It's rare enough that the prestigious Alliance Graphique Internationale (AGI) meets in North America.
But for the organization --- an invitation-only bouquet of graphic design's elite --- to offer not only "design hero" lectures but hands-on workshops to design students is really a once-in-a-career opportunity.
That's why some 900 students from across the continent and around the world have been packing the auditorium at the Art Institute of Chicago and keeping nearby Millennium Park buzzing with energy and ideas.
Here are some of the ideas swirling around:
new ways of relating to the design canon and creating links to the 00s;
a recognizable "new illustration" sensibility that is counterbalancing the rise of ultra-portable photography;
baroque type . . . baroque in its distress;
creative strategies for a tough economy;
organizing green design at the actual grass roots level.
Tuesday Sep 23 was one image-packed presentation after another, and featuring Paul Sahre, John Bielenberg, Niklaus Troxler, a representative from the studio of Mexico D.F's Gabriela Rodriguez, Michael Vanderbyl, Jennifer Morla, Nicholas Blechman, Steff Geissbuhler, Leonardo Sonnoli and Christoph Niemann. Rick Valicenti, a co-organizer with Dana Arnett and Paula Scher, MC'd the talks in his easygoing style.
Pens were scratching and keys were clicking in the darkened hall all day as students laughed over ironic words of advice and boggled at killer design work on the huge screen.
Jennifer Morla spoke eloquently about the balance of inspiration and the demands of craft while showing a diverse selection of her work.
Nicholas Blechman gave an inspiring description of the "process" behind his magazine
Nozone, of which every issue seems (to him) to be the last . . . but then new conditions in the world send up a kind of creative Bat Signal and he is compelled to produce another issue.
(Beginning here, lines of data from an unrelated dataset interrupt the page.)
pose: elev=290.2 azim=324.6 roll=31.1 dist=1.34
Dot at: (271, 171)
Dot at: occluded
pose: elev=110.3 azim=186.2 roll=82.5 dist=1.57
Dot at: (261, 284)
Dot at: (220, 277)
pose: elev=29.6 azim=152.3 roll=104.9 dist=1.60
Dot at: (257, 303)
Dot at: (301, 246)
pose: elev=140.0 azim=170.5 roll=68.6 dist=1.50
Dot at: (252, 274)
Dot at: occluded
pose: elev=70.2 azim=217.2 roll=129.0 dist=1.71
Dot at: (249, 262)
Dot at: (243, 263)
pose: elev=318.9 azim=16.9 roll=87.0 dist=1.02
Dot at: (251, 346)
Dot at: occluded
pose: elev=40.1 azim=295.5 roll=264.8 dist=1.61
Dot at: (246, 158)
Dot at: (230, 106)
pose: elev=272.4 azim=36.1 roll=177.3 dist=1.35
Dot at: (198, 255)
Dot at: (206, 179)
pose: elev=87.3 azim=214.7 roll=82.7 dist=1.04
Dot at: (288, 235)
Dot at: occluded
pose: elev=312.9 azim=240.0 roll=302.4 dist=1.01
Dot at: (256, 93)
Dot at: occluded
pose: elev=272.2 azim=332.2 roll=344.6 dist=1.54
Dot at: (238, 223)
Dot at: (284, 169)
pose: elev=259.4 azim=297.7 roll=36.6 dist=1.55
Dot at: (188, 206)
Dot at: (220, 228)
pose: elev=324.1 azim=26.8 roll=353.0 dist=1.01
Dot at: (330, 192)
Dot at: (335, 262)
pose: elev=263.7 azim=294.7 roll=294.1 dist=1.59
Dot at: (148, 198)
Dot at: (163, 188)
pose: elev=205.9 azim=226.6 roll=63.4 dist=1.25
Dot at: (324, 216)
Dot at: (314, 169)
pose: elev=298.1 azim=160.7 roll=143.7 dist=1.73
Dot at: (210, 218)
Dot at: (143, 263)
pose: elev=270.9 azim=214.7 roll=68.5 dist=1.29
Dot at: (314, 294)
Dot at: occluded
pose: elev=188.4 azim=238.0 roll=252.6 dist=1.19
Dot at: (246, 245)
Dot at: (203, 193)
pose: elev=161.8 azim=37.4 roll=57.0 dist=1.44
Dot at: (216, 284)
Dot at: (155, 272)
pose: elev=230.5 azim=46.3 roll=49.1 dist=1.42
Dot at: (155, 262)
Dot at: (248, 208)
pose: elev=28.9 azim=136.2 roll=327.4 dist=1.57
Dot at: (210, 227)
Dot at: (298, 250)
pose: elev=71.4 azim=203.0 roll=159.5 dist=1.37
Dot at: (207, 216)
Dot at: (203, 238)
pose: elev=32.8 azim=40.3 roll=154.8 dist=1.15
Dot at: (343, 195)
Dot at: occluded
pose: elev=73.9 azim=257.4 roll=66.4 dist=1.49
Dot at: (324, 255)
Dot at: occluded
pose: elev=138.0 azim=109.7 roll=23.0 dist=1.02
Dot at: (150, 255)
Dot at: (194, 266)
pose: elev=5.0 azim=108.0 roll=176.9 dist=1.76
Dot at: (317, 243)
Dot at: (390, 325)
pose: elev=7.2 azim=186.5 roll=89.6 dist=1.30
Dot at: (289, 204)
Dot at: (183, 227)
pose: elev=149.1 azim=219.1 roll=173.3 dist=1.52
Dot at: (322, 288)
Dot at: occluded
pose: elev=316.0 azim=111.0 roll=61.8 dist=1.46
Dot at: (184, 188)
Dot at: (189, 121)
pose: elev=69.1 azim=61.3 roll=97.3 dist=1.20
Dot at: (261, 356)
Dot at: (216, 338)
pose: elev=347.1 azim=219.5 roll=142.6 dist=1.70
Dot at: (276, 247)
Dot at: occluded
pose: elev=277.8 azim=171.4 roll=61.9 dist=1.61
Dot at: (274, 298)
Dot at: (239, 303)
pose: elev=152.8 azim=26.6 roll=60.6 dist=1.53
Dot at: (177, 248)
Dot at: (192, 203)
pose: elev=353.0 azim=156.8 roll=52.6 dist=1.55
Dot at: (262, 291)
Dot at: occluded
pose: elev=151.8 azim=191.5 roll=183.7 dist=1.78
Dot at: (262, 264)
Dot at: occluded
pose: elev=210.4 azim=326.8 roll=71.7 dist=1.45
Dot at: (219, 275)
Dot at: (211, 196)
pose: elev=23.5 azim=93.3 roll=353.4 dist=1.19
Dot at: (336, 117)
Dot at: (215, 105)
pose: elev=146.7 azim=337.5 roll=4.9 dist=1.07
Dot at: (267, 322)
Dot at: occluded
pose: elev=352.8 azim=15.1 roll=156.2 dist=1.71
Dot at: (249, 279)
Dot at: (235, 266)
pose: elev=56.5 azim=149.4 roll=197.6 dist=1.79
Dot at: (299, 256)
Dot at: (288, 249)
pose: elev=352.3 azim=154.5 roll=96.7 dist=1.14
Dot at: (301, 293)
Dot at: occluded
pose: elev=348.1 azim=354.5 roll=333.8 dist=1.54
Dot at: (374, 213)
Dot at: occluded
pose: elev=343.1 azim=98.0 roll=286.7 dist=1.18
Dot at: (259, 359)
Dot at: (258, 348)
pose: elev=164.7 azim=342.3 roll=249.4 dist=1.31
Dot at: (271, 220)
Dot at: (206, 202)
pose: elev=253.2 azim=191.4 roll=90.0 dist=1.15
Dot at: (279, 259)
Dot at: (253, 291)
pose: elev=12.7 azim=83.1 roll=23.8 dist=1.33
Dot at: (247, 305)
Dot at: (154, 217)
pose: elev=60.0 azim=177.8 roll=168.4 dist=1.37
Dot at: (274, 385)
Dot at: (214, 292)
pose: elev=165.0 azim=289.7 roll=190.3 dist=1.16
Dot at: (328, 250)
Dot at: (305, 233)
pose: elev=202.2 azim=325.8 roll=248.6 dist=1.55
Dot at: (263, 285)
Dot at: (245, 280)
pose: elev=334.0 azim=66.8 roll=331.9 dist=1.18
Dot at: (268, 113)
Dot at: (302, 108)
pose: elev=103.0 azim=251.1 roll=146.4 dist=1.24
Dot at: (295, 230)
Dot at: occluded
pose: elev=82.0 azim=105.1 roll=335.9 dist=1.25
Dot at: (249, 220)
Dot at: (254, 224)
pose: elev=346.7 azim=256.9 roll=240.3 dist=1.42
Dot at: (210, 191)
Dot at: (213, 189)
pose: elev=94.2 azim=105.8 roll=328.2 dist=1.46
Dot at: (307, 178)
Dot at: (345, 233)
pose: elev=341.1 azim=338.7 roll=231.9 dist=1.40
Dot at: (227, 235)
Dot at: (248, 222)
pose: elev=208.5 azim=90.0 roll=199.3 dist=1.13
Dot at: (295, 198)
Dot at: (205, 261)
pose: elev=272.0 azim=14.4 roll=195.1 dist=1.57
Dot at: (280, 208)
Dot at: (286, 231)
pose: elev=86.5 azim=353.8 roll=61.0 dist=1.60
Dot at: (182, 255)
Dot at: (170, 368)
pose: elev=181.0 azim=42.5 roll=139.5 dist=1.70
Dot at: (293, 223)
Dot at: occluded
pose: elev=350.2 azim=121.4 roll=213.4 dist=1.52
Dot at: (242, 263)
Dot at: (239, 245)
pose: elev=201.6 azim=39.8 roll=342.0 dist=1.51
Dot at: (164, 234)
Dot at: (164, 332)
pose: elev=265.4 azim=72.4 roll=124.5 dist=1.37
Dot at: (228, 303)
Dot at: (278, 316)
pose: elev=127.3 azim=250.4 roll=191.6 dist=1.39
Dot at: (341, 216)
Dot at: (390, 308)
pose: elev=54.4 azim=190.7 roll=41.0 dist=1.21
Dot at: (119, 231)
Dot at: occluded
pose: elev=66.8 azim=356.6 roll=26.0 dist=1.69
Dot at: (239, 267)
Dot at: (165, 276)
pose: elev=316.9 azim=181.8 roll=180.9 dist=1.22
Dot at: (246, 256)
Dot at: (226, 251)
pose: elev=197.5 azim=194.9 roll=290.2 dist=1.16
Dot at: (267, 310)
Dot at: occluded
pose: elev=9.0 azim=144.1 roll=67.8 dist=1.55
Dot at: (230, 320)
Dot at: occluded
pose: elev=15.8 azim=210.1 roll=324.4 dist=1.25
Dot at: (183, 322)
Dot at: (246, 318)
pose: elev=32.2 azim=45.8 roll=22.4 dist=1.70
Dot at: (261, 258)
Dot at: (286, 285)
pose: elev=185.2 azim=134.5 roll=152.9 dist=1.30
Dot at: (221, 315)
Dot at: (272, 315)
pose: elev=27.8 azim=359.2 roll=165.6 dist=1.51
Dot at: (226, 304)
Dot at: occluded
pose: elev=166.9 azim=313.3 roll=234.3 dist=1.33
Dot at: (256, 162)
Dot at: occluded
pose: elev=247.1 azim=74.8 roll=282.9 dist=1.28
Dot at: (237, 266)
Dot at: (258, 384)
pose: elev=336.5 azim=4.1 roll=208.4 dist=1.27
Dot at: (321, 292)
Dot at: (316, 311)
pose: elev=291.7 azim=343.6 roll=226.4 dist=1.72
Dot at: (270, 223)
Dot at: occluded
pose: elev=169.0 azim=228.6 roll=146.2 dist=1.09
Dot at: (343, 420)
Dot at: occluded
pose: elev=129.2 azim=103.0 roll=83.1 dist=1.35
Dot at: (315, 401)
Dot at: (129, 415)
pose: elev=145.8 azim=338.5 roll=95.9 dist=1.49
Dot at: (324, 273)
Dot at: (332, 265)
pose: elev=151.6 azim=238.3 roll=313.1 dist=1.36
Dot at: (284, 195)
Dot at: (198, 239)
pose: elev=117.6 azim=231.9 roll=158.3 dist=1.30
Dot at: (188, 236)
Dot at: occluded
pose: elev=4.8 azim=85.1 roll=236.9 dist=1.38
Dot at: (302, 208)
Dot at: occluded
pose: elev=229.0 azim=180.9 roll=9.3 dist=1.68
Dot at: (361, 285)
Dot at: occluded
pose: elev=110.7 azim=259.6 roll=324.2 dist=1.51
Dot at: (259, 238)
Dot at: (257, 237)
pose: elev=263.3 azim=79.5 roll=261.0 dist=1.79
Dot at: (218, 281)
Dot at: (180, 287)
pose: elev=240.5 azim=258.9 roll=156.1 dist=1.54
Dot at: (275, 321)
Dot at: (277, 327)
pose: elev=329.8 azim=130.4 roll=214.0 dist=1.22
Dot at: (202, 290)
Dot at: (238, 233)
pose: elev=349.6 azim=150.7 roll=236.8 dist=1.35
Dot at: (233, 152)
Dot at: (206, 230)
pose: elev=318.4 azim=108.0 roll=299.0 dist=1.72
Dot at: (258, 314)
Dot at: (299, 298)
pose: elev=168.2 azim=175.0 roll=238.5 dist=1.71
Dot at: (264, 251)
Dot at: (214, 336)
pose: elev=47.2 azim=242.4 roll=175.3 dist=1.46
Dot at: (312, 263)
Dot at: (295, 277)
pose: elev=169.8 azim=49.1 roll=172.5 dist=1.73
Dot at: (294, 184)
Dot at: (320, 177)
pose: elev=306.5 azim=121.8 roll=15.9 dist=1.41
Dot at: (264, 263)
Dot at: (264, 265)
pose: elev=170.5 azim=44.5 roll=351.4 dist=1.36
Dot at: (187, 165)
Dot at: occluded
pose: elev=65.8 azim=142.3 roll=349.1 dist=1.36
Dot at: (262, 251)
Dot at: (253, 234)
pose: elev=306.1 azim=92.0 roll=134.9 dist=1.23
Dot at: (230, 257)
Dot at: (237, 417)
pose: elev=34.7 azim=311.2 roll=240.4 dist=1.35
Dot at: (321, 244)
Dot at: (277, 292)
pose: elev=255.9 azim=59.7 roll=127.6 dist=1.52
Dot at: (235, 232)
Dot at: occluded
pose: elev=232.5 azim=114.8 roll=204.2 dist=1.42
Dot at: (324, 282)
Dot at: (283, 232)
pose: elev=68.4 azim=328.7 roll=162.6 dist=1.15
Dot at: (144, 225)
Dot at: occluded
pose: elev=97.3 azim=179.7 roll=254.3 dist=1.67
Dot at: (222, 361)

Leonardo Sonnoli braved the technical perils of switching from slideshow to live, tabletop video during his talk in order to flip through real books --- worth the effort as students got to see rare examples of early Modernist design and the sliced pages of Queneau's One Hundred Million Poems.

Niklaus Troxler proved that the good ol' dictum that 'empty space is the designer's best friend' is just another rule to be broken by showing decades of dazzling work in which he routinely fills that poster space edge to edge and makes it work . . . beautifully.

Christoph Niemann cracked up the crowd with his jolly descriptions of an agonizing creative process, and revealed his goal --- a real change from old school illustrators --- NOT to be limited to a single style in his illustration but to constantly experiment with new styles, adapted to the client and the topic.

In this shot, the inimitable Michael Vanderbyl entertains the panel, and the students, in an answer to a question from the floor.